Focus Trivia and Comedy, who were listed as an organiser on the poster, did not wish to comment on the issue.

 

UPDATE: BrisAsia producer Laura Luck contacted SBS News after this article was published. Her comments are printed below. 

"BrisAsia was started by an Asian producer in 2013 as a platform for Asian creatives to have an opportunity to produce events for Asians," Ms Luck told SBS News. 

"It is now run by various different factions of the council," she said in a statement, saying this meant more non-Asian people were now involved in the running of the festival.

Ms Luck said it was important to look at how well such festivals were represented by organisers from the culture the festival claims to represent but "for the festival to come under fire this year though, the first year the festival has actually branched out to Asian communities and is also majority run by Asian producers in the main tender area, is unfortunate because this is actually the first year that this festival reached a real Asian audience".

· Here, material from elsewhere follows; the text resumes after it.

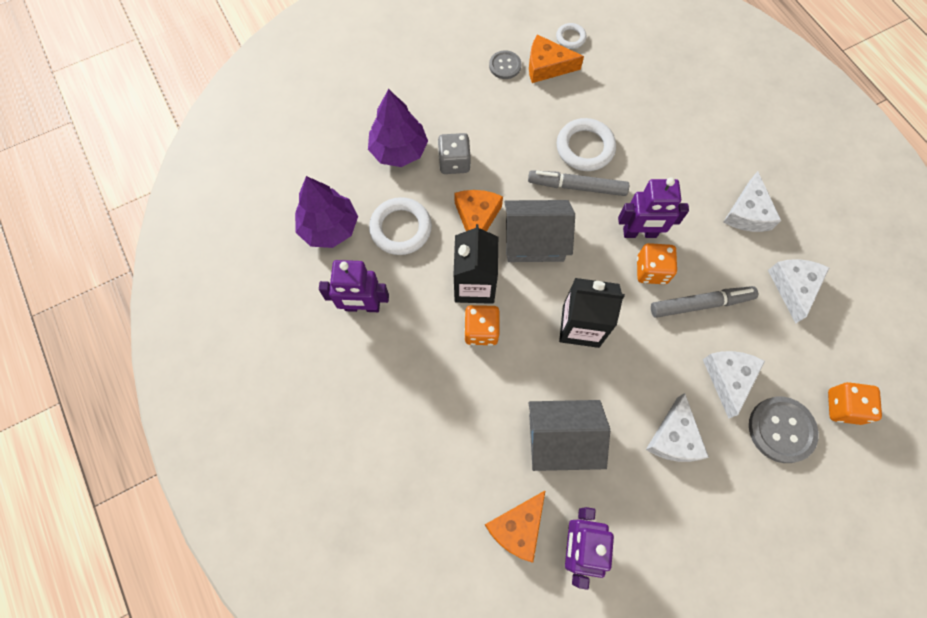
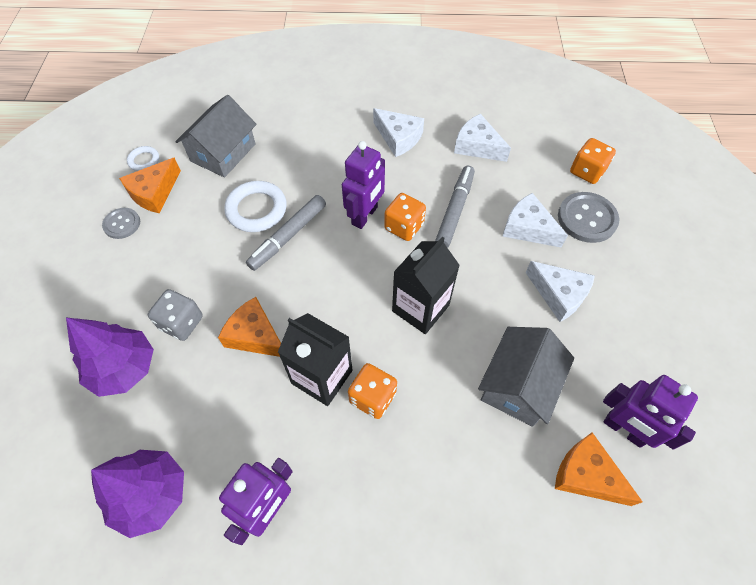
camera: 60 degrees left, 10 degrees down
white ring [369,197,432,255] -> none
orange cheese [485,490,546,563] -> orange cheese turned 150 degrees clockwise [555,433,643,506]
grey house [504,200,575,262] -> grey house moved to [175,95,256,178]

Ms Luck said she had, in the past, "heard of artists being picked by white producers by how Asian-sounding their name is, and these behaviours definitely need to be called out. But on the whole, having worked with this festival my experience has been good."

"It is important to not write off the whole festival on the basis of one bad personal experience," she said, "or even worse, one poorly thought out comedy poster".